Ну вот… И здесь начинается то же самое. Нет, с таким успехом Канарейка действительно долго не протянет.
– Успеется. – Алексей Иванович в замешательстве посмотрел на нас – притихших, испуганных. – Давайте его сюда, будем протокол составлять. Ох, ну и возни же…И как всегда именно в моё дежурство.
Ему и в самом деле можно было только посочувствовать. Оперативники подтащили Вадима к столу старшины, который без особой надежды на успех спросил, как его имя.
– Пошёл ты на х…й, мент е…учий! Отсоси у папы Карло, мудак!
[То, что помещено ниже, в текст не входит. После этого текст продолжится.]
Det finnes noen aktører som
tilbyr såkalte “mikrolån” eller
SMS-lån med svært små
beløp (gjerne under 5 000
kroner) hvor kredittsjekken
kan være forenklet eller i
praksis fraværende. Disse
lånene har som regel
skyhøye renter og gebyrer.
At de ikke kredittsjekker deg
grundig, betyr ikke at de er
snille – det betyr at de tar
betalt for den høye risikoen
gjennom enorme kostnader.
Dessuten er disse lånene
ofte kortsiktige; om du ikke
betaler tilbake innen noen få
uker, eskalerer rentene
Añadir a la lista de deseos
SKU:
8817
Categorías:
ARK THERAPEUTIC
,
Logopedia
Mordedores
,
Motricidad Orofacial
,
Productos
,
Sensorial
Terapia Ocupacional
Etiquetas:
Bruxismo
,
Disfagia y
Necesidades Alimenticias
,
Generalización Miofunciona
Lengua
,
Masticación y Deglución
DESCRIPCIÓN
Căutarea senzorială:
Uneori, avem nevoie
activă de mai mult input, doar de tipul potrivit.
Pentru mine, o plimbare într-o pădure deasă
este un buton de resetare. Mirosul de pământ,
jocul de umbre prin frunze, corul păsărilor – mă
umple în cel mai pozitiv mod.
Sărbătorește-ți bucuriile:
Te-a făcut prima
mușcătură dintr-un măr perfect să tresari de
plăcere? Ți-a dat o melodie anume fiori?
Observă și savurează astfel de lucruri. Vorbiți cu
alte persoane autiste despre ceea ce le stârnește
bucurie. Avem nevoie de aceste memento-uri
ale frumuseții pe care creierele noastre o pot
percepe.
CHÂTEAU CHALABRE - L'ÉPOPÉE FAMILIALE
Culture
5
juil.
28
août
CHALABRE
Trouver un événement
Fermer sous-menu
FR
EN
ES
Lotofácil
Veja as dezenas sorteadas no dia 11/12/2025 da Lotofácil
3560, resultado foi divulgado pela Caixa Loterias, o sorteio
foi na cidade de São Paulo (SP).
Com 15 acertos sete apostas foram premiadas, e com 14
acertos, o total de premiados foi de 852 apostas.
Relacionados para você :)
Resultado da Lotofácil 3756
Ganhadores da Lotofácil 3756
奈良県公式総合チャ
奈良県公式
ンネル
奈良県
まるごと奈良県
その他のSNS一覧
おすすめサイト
Тут же, уже не дожидаясь особого распоряжения, один из сержантов двинул ему коленом в живот. Второй, желая внести в дело и свою лепту, ударом локтя сверху пригвоздил хулигана к полу. Оба вопросительно взглянули на Алексея Ивановича, словно спрашивая, правильно ли они поступили. Тот укоризненно покачал головой:
– Обязательно это здесь надо было делать? Идите в соседний кабинет, в себя его приведите. Только по лицу не бейте, смотрите, а то потом не отмажемся. Я пока этими займусь. Они, вроде, смирные.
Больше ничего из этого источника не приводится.